IV - Não pode admitir-se, do nosso ponto de vista, que se se vá descortinar a descrição da factualidade em falta em locais alheios ou externos à decisão (cfr. acs. TCA Sul de 06/04/201, P. 09633/16 e de 14/02/2019, P. 0368/17.0BELLE), sob pena de flagrante violação das normas constitucionais constantes dos arts. 268° n° 3 e 32° n° 10 da Lei Fundamental.

V - Ainda assim dir-se-à que "Em qualquer tipo de ilícito objectivo é possível identificar os seguintes conjuntos de elementos: os que dizem respeito ao autor; os relativos à conduta; e os relativos ao bem jurídico" (Prof. Jorge Figueiredo Dias in Direito Penal, Parte Geral, Tomo I, pág. 278 e 287, Coimbra Editora 2004);

VI - No ilícito contra-ordenacional em causa os elementos típicos do autor estão previstos no art. 10° da Lei 25/2006, 30/06; os elementos respeitantes à conduta susceptível de consubstanciar o ilícito contraordenacional encontram-se no art. 5° da mesma Lei; e a punição ou coima aplicável é determinada de acordo com as regras constantes do art. 7° do mesmo diploma legal;

VII - Autor da conduta qualificada como contra-ordenação no art. 5° da Lei 25/2006, 30/06, tanto poderá ser o condutor do veículo, como o seu proprietário, o adquirente com reserva de propriedade, o usufrutuário, o locatário em regime de locação financeira ou o detentor do veículo;

VIII - A qualidade do agente é pois, quanto a nós, um elemento essencial do tipo.

IX - Tudo depende do prévio e correcto cumprimento, por parte das concessionárias, as subconcessionárias, as entidades de cobrança das taxas de portagem ou as entidades gestoras de sistemas eiectrónicos de cobrança de portagens, consoante os casos, da notificação prevista no n° 1 do art. 10° da Lei 25/2006, 30/06;

X - Todavia tal notificação não integra a decisão que aplica a coima, constituindo uma fonte externa do acto de decisão (cfr. ac. TCA Sul 14/02/2019, P. 368/17.0BELLE).

XI - No caso dos autos o arguido não foi identificado no momento da prática da contra-ordenação (art. 10° n° 1 da Lei 25/2006, 30/06), nomeadamente porque a detecção da prática da contra-ordenação foi feita através de equipamentos adequados que registam imagem ou detetam o dispositivo electrónico do veículo (art. 8° da Lei 25/2006, 30/06);

XII - A decisão que aplicou a coima é totalmente omissa quanto à identificação do agente da infracção, isto é, não contém uma referência ainda que sumária relativa aos elementos típicos do autor da prática da contra- ordenação tal como vem estabelecido no art. 10° n° 3 da Lei 25/2006, 30/06 e que constitui pressuposto da punição.
═══
§ Enunciado do exercício
Pode transcrever, sem qualquer alteração, o trecho do texto de leitura que começa nas palavras que contêm "VI - No ilícito" e termina em "essencial do tipo."?

§ Registos listados
═══
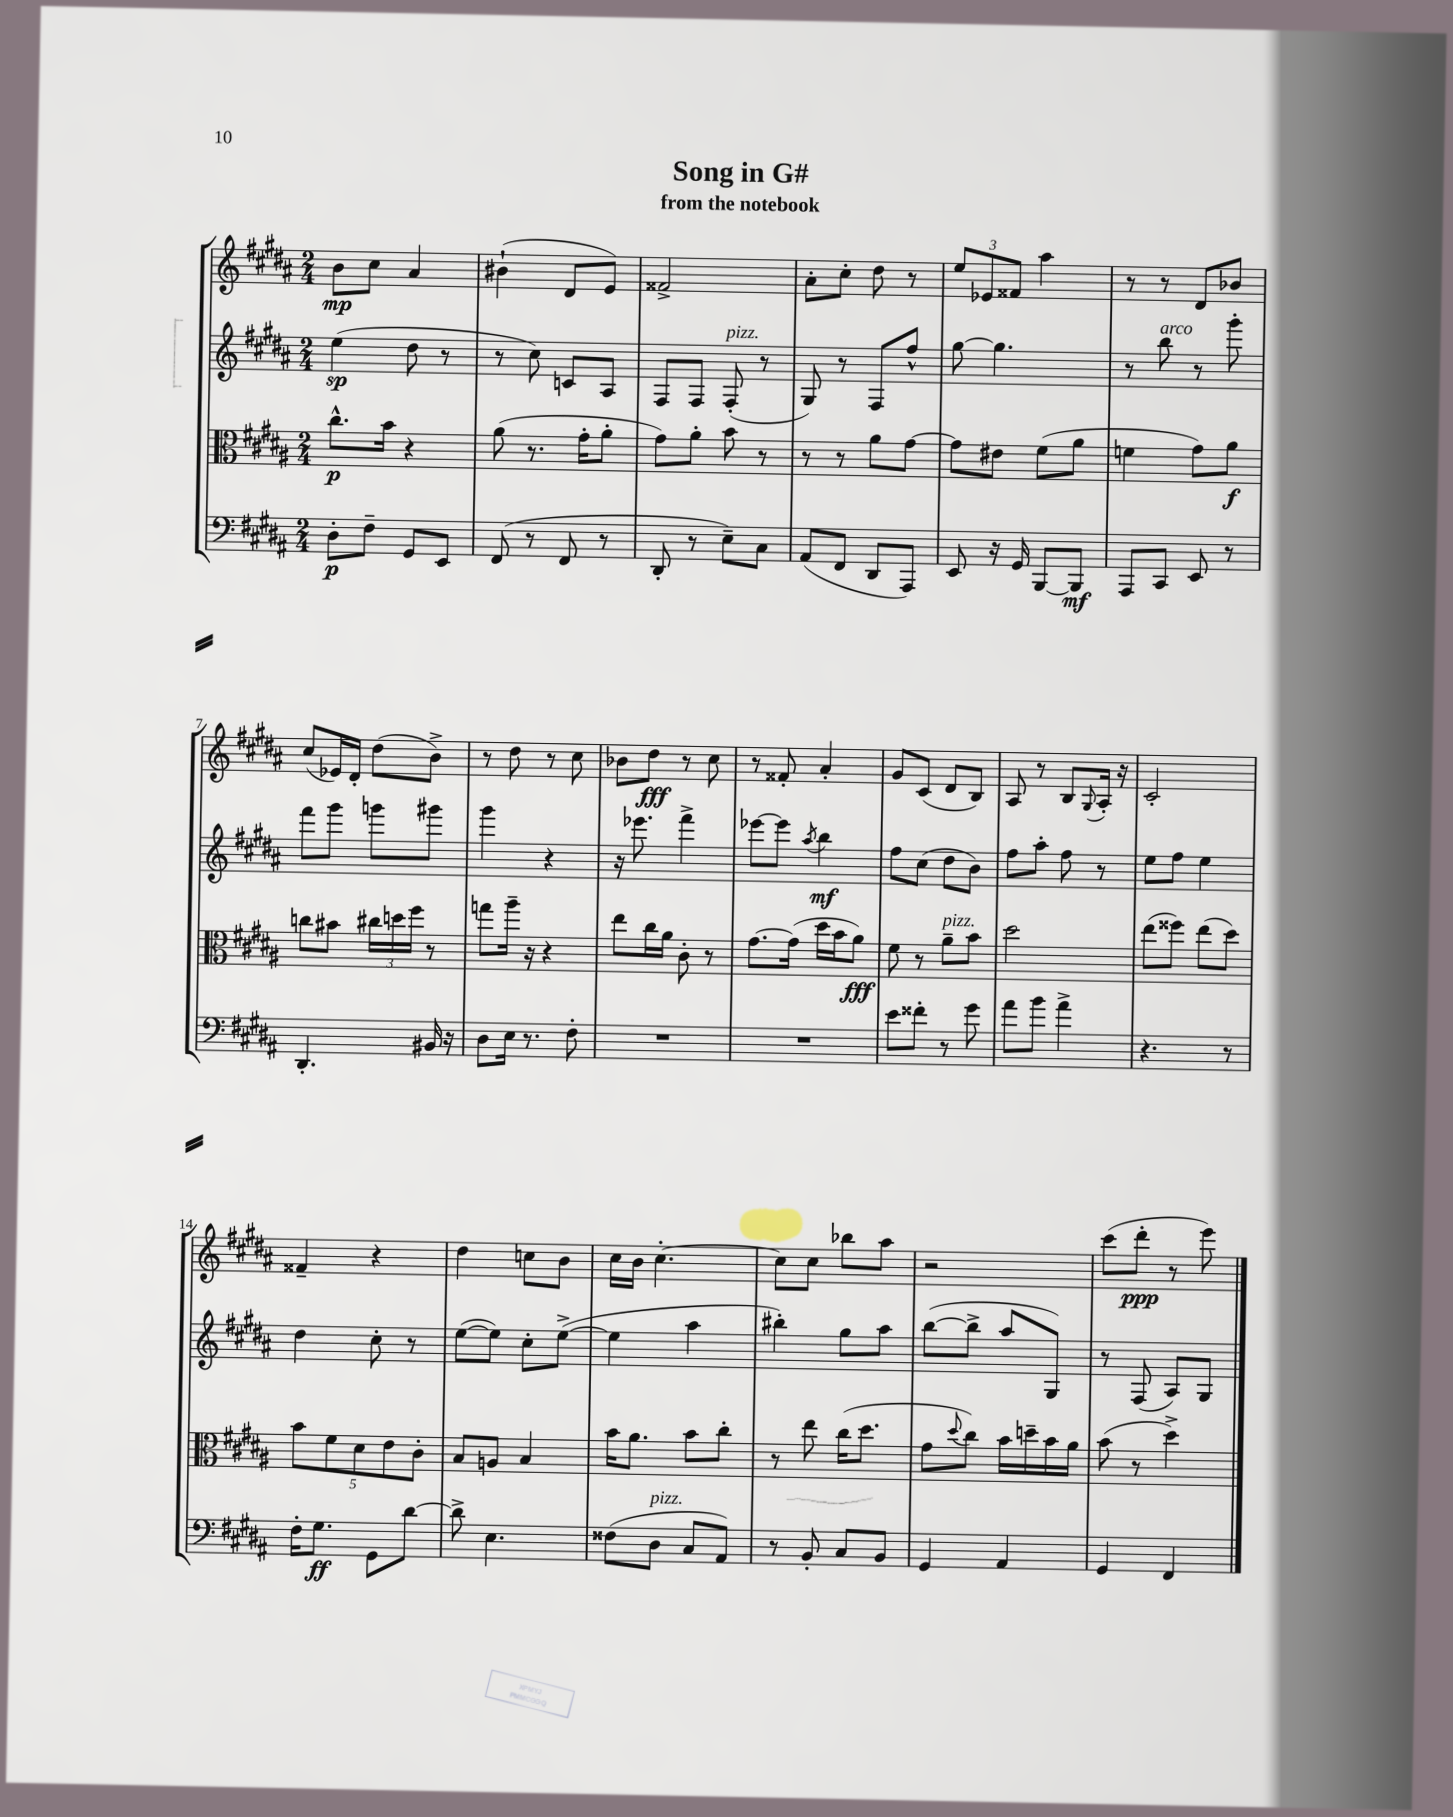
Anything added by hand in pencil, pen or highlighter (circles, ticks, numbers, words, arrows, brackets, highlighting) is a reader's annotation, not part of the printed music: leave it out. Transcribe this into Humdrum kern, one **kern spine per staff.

**kern	**dynam	**kern	**dynam	**kern	**dynam	**kern	**dynam
*part4	*part4	*part3	*part3	*part2	*part2	*part1	*part1
*staff4	*staff4	*staff3	*staff3	*staff2	*staff2	*staff1	*staff1
*clefF4	*	*clefC3	*	*clefG2	*	*clefG2	*
*k[f#c#g#d#a#]	*	*k[f#c#g#d#a#]	*	*k[f#c#g#d#a#]	*	*k[f#c#g#d#a#]	*
*M2/4	*	*M2/4	*	*M2/4	*	*M2/4	*
=1	=1	=1	=1	=1	=1	=1	=1
8D#'\L	p	8.cc#^^\L	p	(4ee\	sp	8b\L	mp
8F#~\J	.	.	.	.	.	8cc#\J	.
.	.	16b\Jk	.	.	.	.	.
8GG#/L	.	4r	.	8dd#\	.	4a#/	.
8EE/J	.	.	.	8r	.	.	.
=2	=2	=2	=2	=2	=2	=2	=2
(8FF#/	.	(8a#\	.	8r	.	(4b#X`\	.
8r	.	8.r	.	8cc#\)	.	.	.
8FF#/	.	.	.	8cn/L	.	8d#/L	.
.	.	16g#'\KL	.	.	.	.	.
8r	.	8a#'\J	.	8A#/J	.	8e/J)	.
=3	=3	=3	=3	=3	=3	=3	=3
8DD#'/	.	8g#\L)	.	8F#/L	.	2f##X^/	.
8r	.	8a#'\J	.	8F#/J	.	.	.
!	!	!	!	!LO:TX:a:i:t=pizz.	!	!	!
8E~\L)	.	8b\	.	(8F#'/	.	.	.
8C#\J	.	8r	.	8r	.	.	.
=4	=4	=4	=4	=4	=4	=4	=4
(8AA#/L	.	8r	.	8G#/)	.	8a#'\L	.
8FF#/J	.	8r	.	8r	.	8cc#'\J	.
8DD#/L	.	8a#\L	.	8F#/L	.	8dd#\	.
8AAA#/J)	.	[8g#\J	.	8ff#^^/J	.	8r	.
=5	=5	=5	=5	=5	=5	=5	=5
8EE/	.	8g#\L]	.	[8gg#\	.	12ee/L	.
.	.	.	.	.	.	12e-X/	.
16r	.	8e#X\J	.	4.gg#\]	.	.	.
.	.	.	.	.	.	12f##X/J	.
16GG#/	.	.	.	.	.	.	.
[8BBB/L	.	(8f#\L	.	.	.	4aa#\	.
8BBB/J]	mf	8a#\J	.	.	.	.	.
=6	=6	=6	=6	=6	=6	=6	=6
8AAA#/L	.	4fn\	.	8r	.	8r	.
!	!	!	!	!LO:TX:a:i:t=arco	!	!	!
8CC#/J	.	.	.	8bb\	.	8r	.
8EE/	.	8g#\L)	.	8r	.	8d#/L	.
8r	.	8a#\J	f	8ggg#'\	.	8b-X/J	.
!!LO:LB:g=z
=7	=7	=7	=7	=7	=7	=7	=7
4.DD#'/	.	8ccn\L	.	8fff#\L	.	(8cc#/L	.
.	.	8b#X\J	.	8ggg#\J	.	16e-X/L)	.
.	.	.	.	.	.	16d#'/JJ	.
.	.	24cc#X\LL	.	8gggn\L	.	(8dd#\L	.
.	.	24ddn\	.	.	.	.	.
.	.	24ff#\JJ	.	.	.	.	.
16BB#X/	.	8r	.	8ggg#X\J	.	8b^\J)	.
16r	.	.	.	.	.	.	.
=8	=8	=8	=8	=8	=8	=8	=8
8D#\L	.	8ggn\L	.	4ggg#\	.	8r	.
16E\Jk	.	16aa#~\Jk	.	.	.	8dd#\	.
8.r	.	16r	.	.	.	.	.
.	.	4r	.	4r	.	8r	.
8F#'\	.	.	.	.	.	8cc#\	.
=9	=9	=9	=9	=9	=9	=9	=9
2r	.	8ee\L	.	16r	.	8b-X\L	.
.	.	.	.	8.eee-X\	.	.	.
.	.	16cc#\L	.	.	.	8dd#\J	fff
.	.	16a#\JJ	.	.	.	.	.
.	.	8c#'\	.	4fff#^\	.	8r	.
.	.	8r	.	.	.	8cc#\	.
=10	=10	=10	=10	=10	=10	=10	=10
2r	.	[8.g#\L	.	[8eee-X\L	.	8r	.
.	.	.	.	8eee-\J]	.	8f##X'/	.
.	.	(16g#\Jk]	.	.	.	.	.
.	.	.	.	8qaa#/	.	.	.
.	.	16dd#\LL	.	4bb\	mf	4a#'/	.
.	.	16b\J	.	.	.	.	.
.	.	8a#\J)	fff	.	.	.	.
=11	=11	=11	=11	=11	=11	=11	=11
8e\L	.	8f#\	.	8ff#\L	.	8g#/L	.
8f##X'\J	.	8r	.	(8cc#\J	.	(8c#/J	.
!	!	!LO:TX:a:i:t=pizz.	!	!	!	!	!
8r	.	8a#~\L	.	8dd#\L	.	8d#/L	.
8g#\	.	8b\J	.	8b\J)	.	8B/J)	.
=12	=12	=12	=12	=12	=12	=12	=12
8a#\L	.	2dd#\	.	8ff#\L	.	8A#/	.
8b\J	.	.	.	8aa#'\J	.	8r	.
4a#^\	.	.	.	8ff#\	.	8B/L	.
.	.	.	.	.	.	8qqG#/	.
.	.	.	.	8r	.	16A#'/Jk	.
.	.	.	.	.	.	16r	.
=13	=13	=13	=13	=13	=13	=13	=13
4.r	.	(8ee\L	.	8ee\L	.	2c#'/	.
.	.	8ff##X\J)	.	8ff#\J	.	.	.
.	.	(8ee\L	.	4ee\	.	.	.
8r	.	8dd#\J)	.	.	.	.	.
!!LO:LB:g=z
=14	=14	=14	=14	=14	=14	=14	=14
16F#'\KL	.	10b\L	.	4dd#\	.	4f##X~/	.
8.G#\J	ff	.	.	.	.	.	.
.	.	10f#\	.	.	.	.	.
.	.	10d#\	.	.	.	.	.
8GG#\L	.	.	.	8cc#'\	.	4r	.
.	.	10e\	.	.	.	.	.
[8d#\J	.	.	.	8r	.	.	.
.	.	10c#'\J	.	.	.	.	.
=15	=15	=15	=15	=15	=15	=15	=15
8d#^\]	.	8B/L	.	([8ee\L	.	4dd#\	.
4.E\	.	8An/J	.	8ee\J])	.	.	.
.	.	4B/	.	8cc#'\L	.	8ccn\L	.
.	.	.	.	([8ee^\J	.	8b\J	.
=16	=16	=16	=16	=16	=16	=16	=16
(8F##X\L	.	16b\KL	.	4ee\]	.	16cc#\LL	.
.	.	8.a#\J	.	.	.	16b\JJ	.
!LO:TX:a:i:t=pizz.	!	!	!	!	!	!	!
8D#\J	.	.	.	.	.	[4.cc#'\	.
8C#/L	.	8b\L	.	4aa#\	.	.	.
8AA#/J)	.	8cc#'\J	.	.	.	.	.
=17	=17	=17	=17	=17	=17	=17	=17
8r	.	8r	.	4bb#X'\)	.	8cc#\L]	.
8BB'/	.	8ee\	.	.	.	8cc#\J	.
8C#/L	.	(16cc#\KL	.	8gg#\L	.	8bb-X\L	.
.	.	8.dd#\J	.	.	.	.	.
8BB/J	.	.	.	8aa#\J	.	8aa#\J	.
=18	=18	=18	=18	=18	=18	=18	=18
4GG#/	.	8g#\L	.	([8bb\L	.	2r	.
.	.	8qqdd#/	.	.	.	.	.
.	.	8cc#\J)	.	8bb^\J]	.	.	.
4AA#/	.	16b\LL	.	8aa#/L	.	.	.
.	.	16ddn~\	.	.	.	.	.
.	.	16b\	.	8G#/J)	.	.	.
.	.	16a#\JJ	.	.	.	.	.
=19	=19	=19	=19	=19	=19	=19	=19
4GG#/	.	(8b\	.	8r	.	(8ccc#\L	.
.	.	8r	.	(8F#/	.	8ddd#'\J	ppp
4FF#/	.	4dd#^\)	.	8A#/L)	.	8r	.
.	.	.	.	8G#/J	.	8eee\)	.
==	==	==	==	==	==	==	==
*-	*-	*-	*-	*-	*-	*-	*-
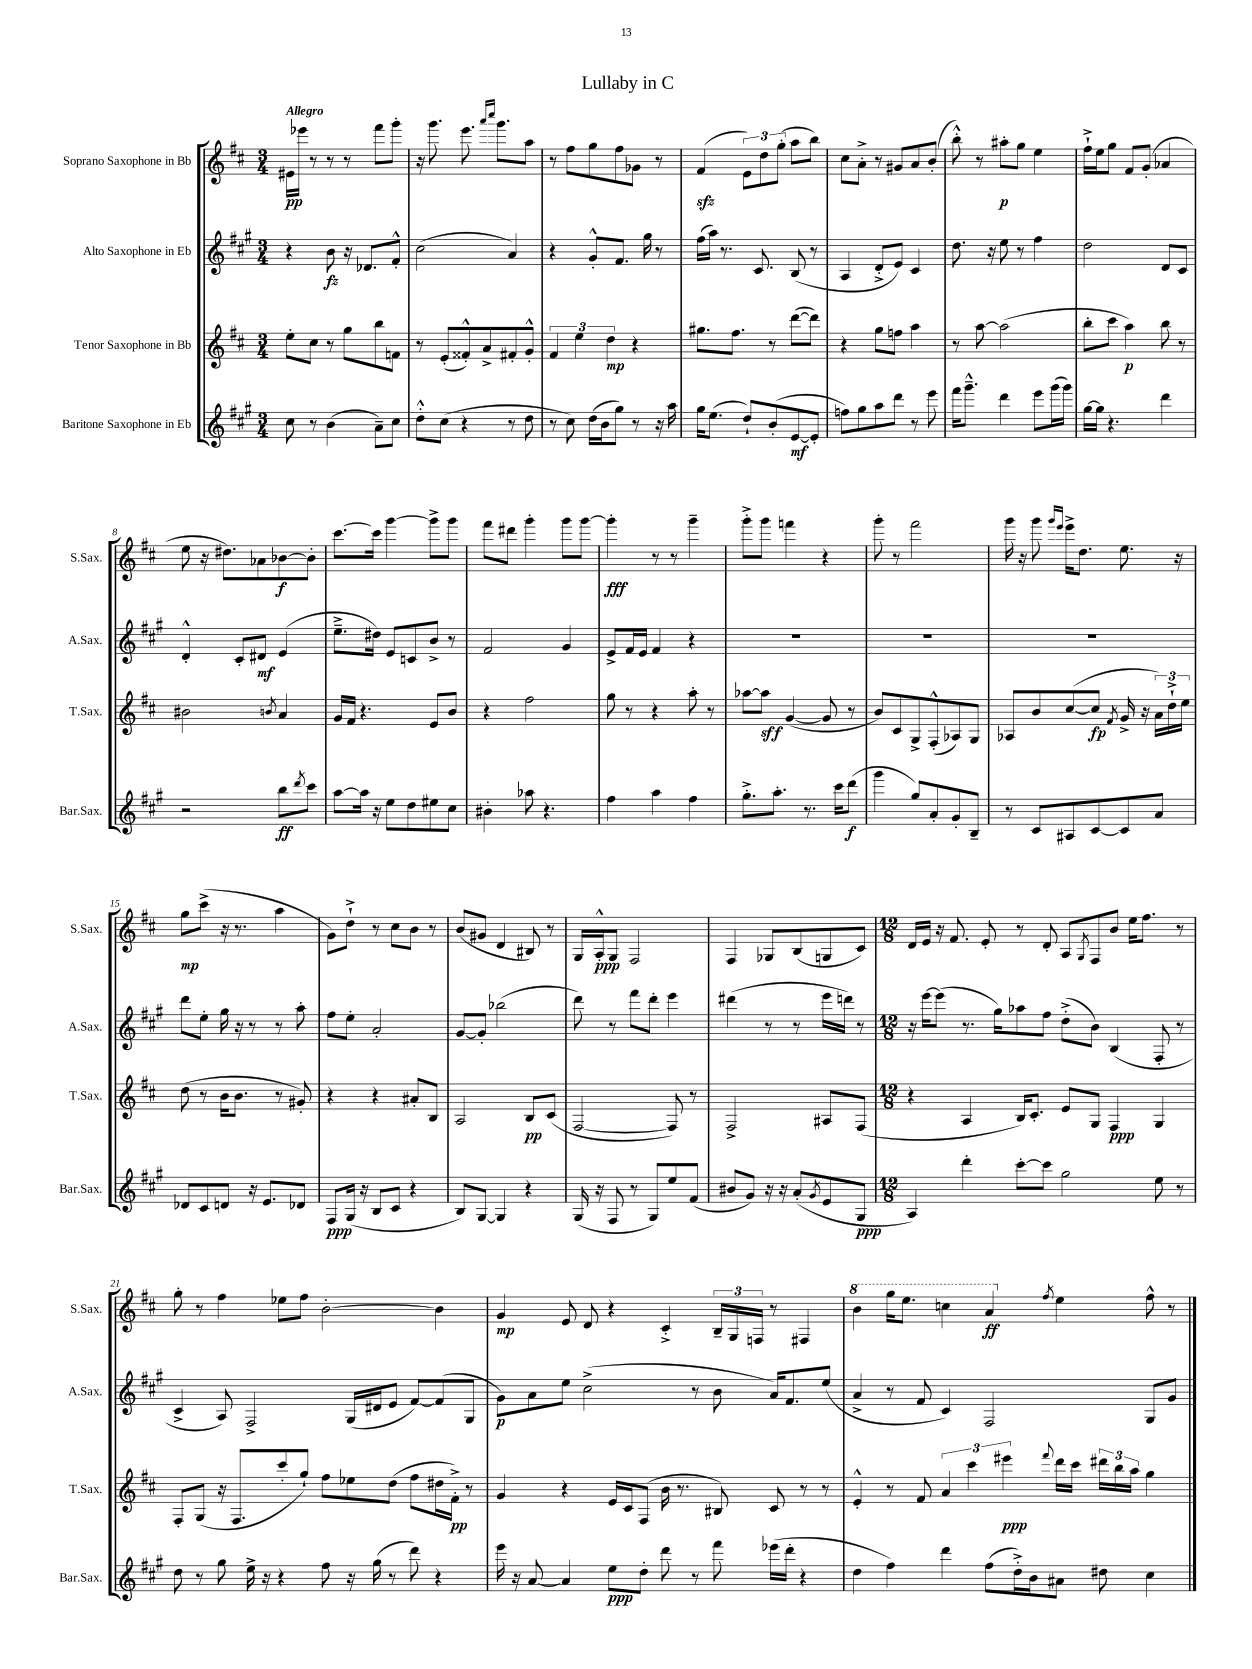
═══
§ Resposta
VI - No ilícito contra-ordenacional em causa os elementos típicos do autor estão previstos no art. 10° da Lei 25/2006, 30/06; os elementos respeitantes à conduta susceptível de consubstanciar o ilícito contraordenacional encontram-se no art. 5° da mesma Lei; e a punição ou coima aplicável é determinada de acordo com as regras constantes do art. 7° do mesmo diploma legal;

VII - Autor da conduta qualificada como contra-ordenação no art. 5° da Lei 25/2006, 30/06, tanto poderá ser o condutor do veículo, como o seu proprietário, o adquirente com reserva de propriedade, o usufrutuário, o locatário em regime de locação financeira ou o detentor do veículo;

VIII - A qualidade do agente é pois, quanto a nós, um elemento essencial do tipo.